Diabetes affects 25.8 million people, or 8.3% of the US population. In 2005-2008, 4.2 million people, or 28.5% of the US population, with diabetes aged 40 years or older had diabetic retinopathy, and of these, 655,000 had advanced diabetic retinopathy.(2)

“The 10-year study is an excellent validation of our work toward creating a new durable therapy for eye conditions associated with diabetes,” said Dominik Beck, PhD., IRIDEX President and CEO. “Our goal is to create a paradigm shift in the way physicians treat retinal diseases. Considering the durable clinical benefits, the safety of the procedure and the economic benefits to the healthcare system, leading physicians are beginning to conclude that MicroPulse can be used earlier in the disease progression and can be, at least, incorporated into any treatment regimen – either alone or in conjunction with drug therapy.”

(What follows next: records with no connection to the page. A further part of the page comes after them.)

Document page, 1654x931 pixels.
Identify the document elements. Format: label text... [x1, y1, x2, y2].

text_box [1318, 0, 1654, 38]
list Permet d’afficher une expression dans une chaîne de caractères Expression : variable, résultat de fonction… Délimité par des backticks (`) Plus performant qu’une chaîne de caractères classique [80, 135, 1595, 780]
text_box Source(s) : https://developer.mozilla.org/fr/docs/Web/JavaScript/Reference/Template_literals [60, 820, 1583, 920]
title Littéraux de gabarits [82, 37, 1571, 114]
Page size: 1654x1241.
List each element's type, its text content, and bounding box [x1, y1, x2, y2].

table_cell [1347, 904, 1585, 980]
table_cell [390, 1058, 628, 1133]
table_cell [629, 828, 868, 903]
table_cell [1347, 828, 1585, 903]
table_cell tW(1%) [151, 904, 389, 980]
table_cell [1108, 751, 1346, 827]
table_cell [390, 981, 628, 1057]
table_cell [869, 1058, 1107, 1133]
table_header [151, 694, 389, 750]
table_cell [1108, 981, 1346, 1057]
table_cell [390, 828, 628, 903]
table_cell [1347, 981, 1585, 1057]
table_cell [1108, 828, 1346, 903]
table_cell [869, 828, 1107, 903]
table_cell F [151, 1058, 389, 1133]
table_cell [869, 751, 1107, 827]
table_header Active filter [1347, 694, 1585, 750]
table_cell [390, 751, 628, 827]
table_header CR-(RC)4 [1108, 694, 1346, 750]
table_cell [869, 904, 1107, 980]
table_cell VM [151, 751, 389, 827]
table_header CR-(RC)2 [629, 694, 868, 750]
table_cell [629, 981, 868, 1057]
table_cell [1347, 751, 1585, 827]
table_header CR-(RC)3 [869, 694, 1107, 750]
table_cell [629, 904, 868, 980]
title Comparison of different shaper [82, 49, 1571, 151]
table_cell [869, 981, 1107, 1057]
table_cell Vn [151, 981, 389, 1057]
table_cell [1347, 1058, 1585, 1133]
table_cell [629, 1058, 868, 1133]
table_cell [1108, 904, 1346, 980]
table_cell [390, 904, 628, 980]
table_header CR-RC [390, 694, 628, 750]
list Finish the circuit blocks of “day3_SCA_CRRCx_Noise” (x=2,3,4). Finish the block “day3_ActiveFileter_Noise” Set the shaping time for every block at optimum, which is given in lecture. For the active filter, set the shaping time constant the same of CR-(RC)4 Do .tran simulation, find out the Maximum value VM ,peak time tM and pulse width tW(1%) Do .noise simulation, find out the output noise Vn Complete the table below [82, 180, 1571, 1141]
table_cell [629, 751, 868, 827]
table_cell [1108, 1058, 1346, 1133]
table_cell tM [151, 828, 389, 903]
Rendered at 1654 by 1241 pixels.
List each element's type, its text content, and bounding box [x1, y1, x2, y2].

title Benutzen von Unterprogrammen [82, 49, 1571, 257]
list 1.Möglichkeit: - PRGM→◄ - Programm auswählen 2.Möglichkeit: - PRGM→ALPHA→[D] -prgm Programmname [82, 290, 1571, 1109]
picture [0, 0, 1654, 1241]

(1) Luttrull JK, Sramek C, Palanker D, Spink CJ, Musch DC. Long-term safety, high-resolution imaging, and tissue temperature modeling of subvisible diode micropulse photocoagulation for retinovascular macular edema. Retina 2011; Publish Ahead of Print:10.1097/IAE.0b013e3182206f6c

(2) Centers for Disease Control and Prevention. National diabetes fact sheet: national estimates and general information on diabetes and prediabetes in the United States, 2011. Atlanta, GA: U.S. Department of Health and Human Services, Centers for Disease Control and Prevention, 2011

About MicroPulse Technology

MicroPulse is a tissue-sparing laser therapy that works by electronically “chopping” the laser emission into trains of microsecond pulses. This enhances the physician’s ability to more precisely control the laser effects on target tissues, offering the potential for ocular treatment with less collateral effects than conventional laser treatments.

About IRIDEX

IRIDEX Corporation was founded in 1989 and is a worldwide leader in developing, manufacturing, and marketing innovative and versatile laser-based medical systems and delivery devices. We provide solutions for multiple specialties, including ophthalmology, dermatology and otolaryngology. We maintain a deep commitment to the success of our customers, with comprehensive technical, clinical, and service support programs. IRIDEX is dedicated to a standard of excellence, offering superior technology for superior results. IRIDEX products are sold in the United States through a direct sales force and internationally through a combination of a direct sales force and a network of approximately 100 independent distributors into 107 countries. For further information, visit the Company’s website at http://www.iridex.com/

Safe Harbor Statement

This announcement contains forward-looking statements within the meaning of Section 27A of the Securities Act of 1933, as amended, and Section 21E of the Securities Act of 1934, as amended, relating to the Company’s strategic plans with respect to MicroPulse technology and new treatments relating thereto. These statements are not guarantees of future performance and actual results may differ materially from those described in these forward-looking statements as a result of a number of factors. Please see a detailed description of these and other risks contained in our Annual Report on Form 10-K for the fiscal year ended January 1, 2011 and our Quarterly Reports on Form 10-Q for the fiscal quarters ended April 2, 2011, July 2, 2011 and October 1, 2011, each of which was filed with the Securities and Exchange Commission. Forward-looking statements contained in this announcement are made as of this date and will not be updated.